Acting Like Adults comes out on Wednesday, with a full release of all formats on February 14. Everyone should buy a copy before the movie comes out and they change everything. Then, buy another copy to see all the differences. I would recommend buying multiple copies of each edition. Sometimes you lose a book or loan it out to a friend and they never give it back. Just to be safe, maybe buy a dozen or two. I've been out of work for a while.

Acting Like Adults is about a group of people in Los Angeles who follow their dreams and want to make it in the entertainment industry – movies, music, TV, theater. Most of the story is how they go about getting there. Some of the characters are more successful than others. Some have more experience. Some have less. People betray each other and their own principles. There is plenty of rivalry, competition and backstabbing. Relationships come and go. Friendships are made, strained, twisted and torn apart. All that good stuff.

Part of the story involves a Harvey Weinstein character. That's a coincidence. A coincidence with really great timing, but still a coincidence.
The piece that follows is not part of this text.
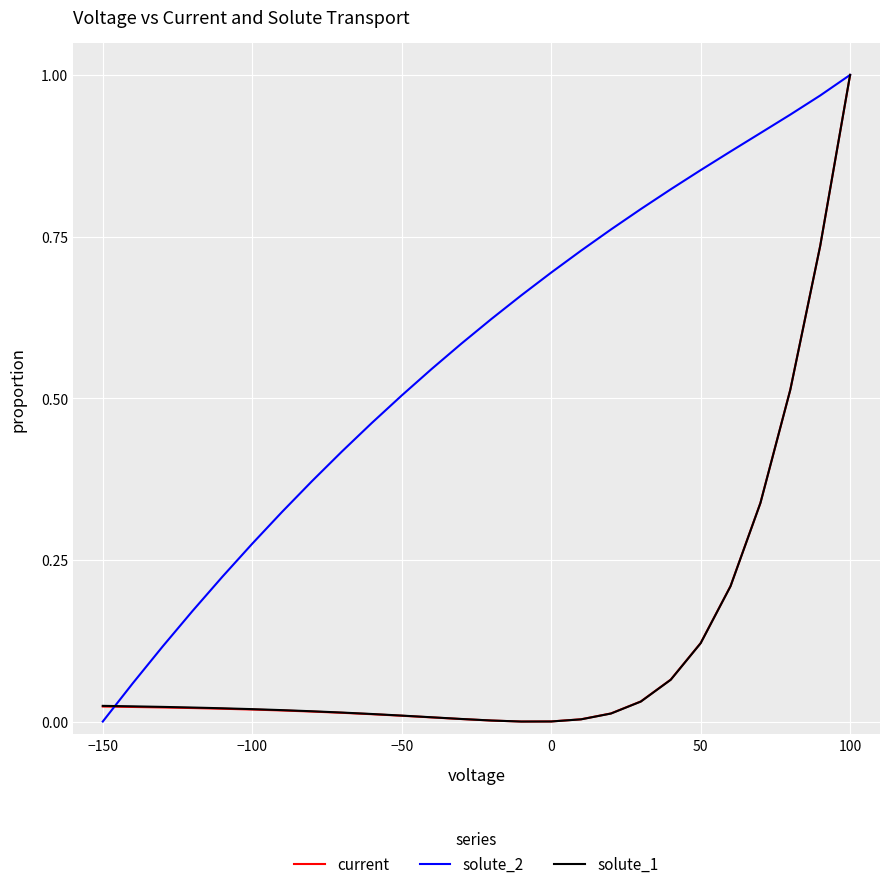

Which series has the largest total across all categories?

solute_2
I created the character right before the whole Weinstein thing exploded. He never crossed my mind when writing the character. I knew about some of the rumors, and wasn't at all surprised when everything came out, but I didn't know any details.

My Weinsteinish character is a movie producer who treats women deplorably. He could be based on any number of Hollywood power players over the years. Harry Cohn used to brag about bedding every ingénue on his payroll. Sexual harassment in corporate America is nothing new. He only seems like Weinstein now because of current events. Had this book come out a year earlier, people would think the character was based on someone else.

I think it's a pretty good book. Obviously, I'm not an impartial observer. When you create fictional characters, it's easy to form an attachment to them that the general public might not see. But I've read the book several times and there are still parts that make me laugh, a line or two that makes me feel nostalgic and a couple of scenes that piss me off. With movies, you can have a preview and see if the audience laughs and cries in all the right places. With books, you never know how the reader feels. I hope someone out there reads it the way I do.